A crime is a crime. The important factor is WHAT is done, not why they did it. if a person kills me becaus I’m gay, when another person kills my brother because he’s well off, then they both deserve the exact same punishemnt (to be thrown in a hole for the rest of their lives, a crust of moldy bread to eat each day, and daily beatings until life is so miserable that they shatter their glass of dirty water one afternoon and jab the shard into their own throat). If you start saying “these thoughts or beliefs make these crimes more ‘wrong’” how far is that from saying that “these thoughts and beliefs are in and of themselves illegal.” That goes against the entire concept of freedom of speech, which inlcudes freedom to think things that are horrible and disgusting.

Hate crime laws are nothing more than candy liberal politicians use to try to dupe minority voters into continuing to vote for them. They’re a political ploy.

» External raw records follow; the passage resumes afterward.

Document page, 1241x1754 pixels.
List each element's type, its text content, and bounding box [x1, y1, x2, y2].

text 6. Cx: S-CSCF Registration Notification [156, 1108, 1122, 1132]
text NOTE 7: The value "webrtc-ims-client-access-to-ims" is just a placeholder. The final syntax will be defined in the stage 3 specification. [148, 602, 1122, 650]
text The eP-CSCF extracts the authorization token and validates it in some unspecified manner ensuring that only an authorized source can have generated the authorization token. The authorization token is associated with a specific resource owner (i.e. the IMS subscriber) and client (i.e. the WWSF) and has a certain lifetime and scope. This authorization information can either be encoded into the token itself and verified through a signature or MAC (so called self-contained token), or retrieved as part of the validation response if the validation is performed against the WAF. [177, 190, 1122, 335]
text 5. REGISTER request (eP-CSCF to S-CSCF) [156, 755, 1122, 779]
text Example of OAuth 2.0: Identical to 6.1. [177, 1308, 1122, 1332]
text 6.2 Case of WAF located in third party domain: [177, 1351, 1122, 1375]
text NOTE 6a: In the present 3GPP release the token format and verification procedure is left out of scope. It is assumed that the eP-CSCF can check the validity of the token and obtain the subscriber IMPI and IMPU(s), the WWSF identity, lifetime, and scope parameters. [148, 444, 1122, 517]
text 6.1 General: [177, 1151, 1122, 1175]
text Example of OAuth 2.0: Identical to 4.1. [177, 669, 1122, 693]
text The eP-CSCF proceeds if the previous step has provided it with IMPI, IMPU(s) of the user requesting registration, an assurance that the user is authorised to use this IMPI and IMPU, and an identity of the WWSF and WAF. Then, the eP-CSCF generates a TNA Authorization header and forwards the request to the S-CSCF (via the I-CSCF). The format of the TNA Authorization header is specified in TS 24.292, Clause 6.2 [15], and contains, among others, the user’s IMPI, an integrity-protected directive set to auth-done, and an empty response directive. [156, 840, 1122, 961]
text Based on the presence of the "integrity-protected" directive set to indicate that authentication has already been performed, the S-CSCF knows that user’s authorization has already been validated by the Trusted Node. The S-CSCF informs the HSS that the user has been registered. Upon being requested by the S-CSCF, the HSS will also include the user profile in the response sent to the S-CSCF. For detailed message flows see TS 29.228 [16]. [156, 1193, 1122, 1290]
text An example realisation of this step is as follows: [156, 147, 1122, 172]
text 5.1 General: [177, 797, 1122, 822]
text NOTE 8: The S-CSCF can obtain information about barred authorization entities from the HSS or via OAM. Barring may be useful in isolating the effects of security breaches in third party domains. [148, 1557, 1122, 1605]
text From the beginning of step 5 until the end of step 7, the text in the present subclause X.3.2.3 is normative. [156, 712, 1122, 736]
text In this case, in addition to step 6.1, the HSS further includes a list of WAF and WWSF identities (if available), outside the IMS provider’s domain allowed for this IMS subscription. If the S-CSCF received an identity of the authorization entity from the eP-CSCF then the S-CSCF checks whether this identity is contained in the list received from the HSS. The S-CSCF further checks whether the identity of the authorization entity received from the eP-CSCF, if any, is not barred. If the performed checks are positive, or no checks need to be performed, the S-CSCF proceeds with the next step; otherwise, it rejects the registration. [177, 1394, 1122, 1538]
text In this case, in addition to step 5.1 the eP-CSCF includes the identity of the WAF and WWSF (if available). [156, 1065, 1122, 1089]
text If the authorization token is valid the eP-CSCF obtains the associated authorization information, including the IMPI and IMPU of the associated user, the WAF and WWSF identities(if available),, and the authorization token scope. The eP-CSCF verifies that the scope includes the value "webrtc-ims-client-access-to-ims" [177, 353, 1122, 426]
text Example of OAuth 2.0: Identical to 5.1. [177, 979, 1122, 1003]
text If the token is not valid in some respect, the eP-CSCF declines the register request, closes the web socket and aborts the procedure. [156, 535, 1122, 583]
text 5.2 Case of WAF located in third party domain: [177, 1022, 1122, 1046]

Crime should be defined by what you do, not why you do it.

Kirk

Tsk, tsk, Esprix. You have it exactly backwards. In fact, hate crime laws cannot do anything other than alter the punishment for the commission of a crime. The Supreme Court ruled in R.A.V. v. St. Paul that making the expression of hate on its own a crime was an unconstitutional infringement of the right of free speech. Subsequently, it ruled in Wisconsin v. Mitchell that a court could permissibly consider as a factor in determining sentence that a crime was motivated by hatred of a minority class. As a result of these two holdings, all hate crime laws are expressed as sentencing enhancers.

FYI, the hate crimes hijack has been moved here.

Esprix

To go back to the Jesse Dirkhising reference, I’ve seen this pulled up in tandem with the Matthew Shephard incident almost since the two events occurred. And I still don’t understand the supposed connection.

Shephard was killed in large part because he was gay. Yes, they robbed him. But he was beaten and left to die because two hopped-up homophobes were feeling creepy about “playing gay” to get money for drugs.

Dirkhising, even if we ignore the evidence that suggests that he, himself, was indeed gay and into older men (disregarding the legality of participation by those older men for the moment), was not killed because he was straight. Evidence points to bondage play gone bad, in my understanding.

And the horrified gasps of “How dare you say Jesse was gay?!” are misplaced, IMO, and more than a little Mrs. Grundy-ish. I certainly knew I liked men long before I was 15. The idea that a teenager is some sort of sexual tabula rasa until they turn 18 is outdated, usually politically self-serving, and just plain wrong. Am I the only adult who remembers being a teenager?

This is not, of course, to say that what seemed to be going on between Dirkhising and his killers was right. It certainly wasn’t legal (although legal != right, necessarily). And to suggest that Jesse gave his (non-legally-sufficient) consent to the acts that caused his death is not to blame him for it. In the same way that to recognize that Shephard was most likely looking for “rough trade” that night is not the same as blaming him for his own death.

But the incidents are nowhere near the sexual mirror-images that some people seem to want them to be.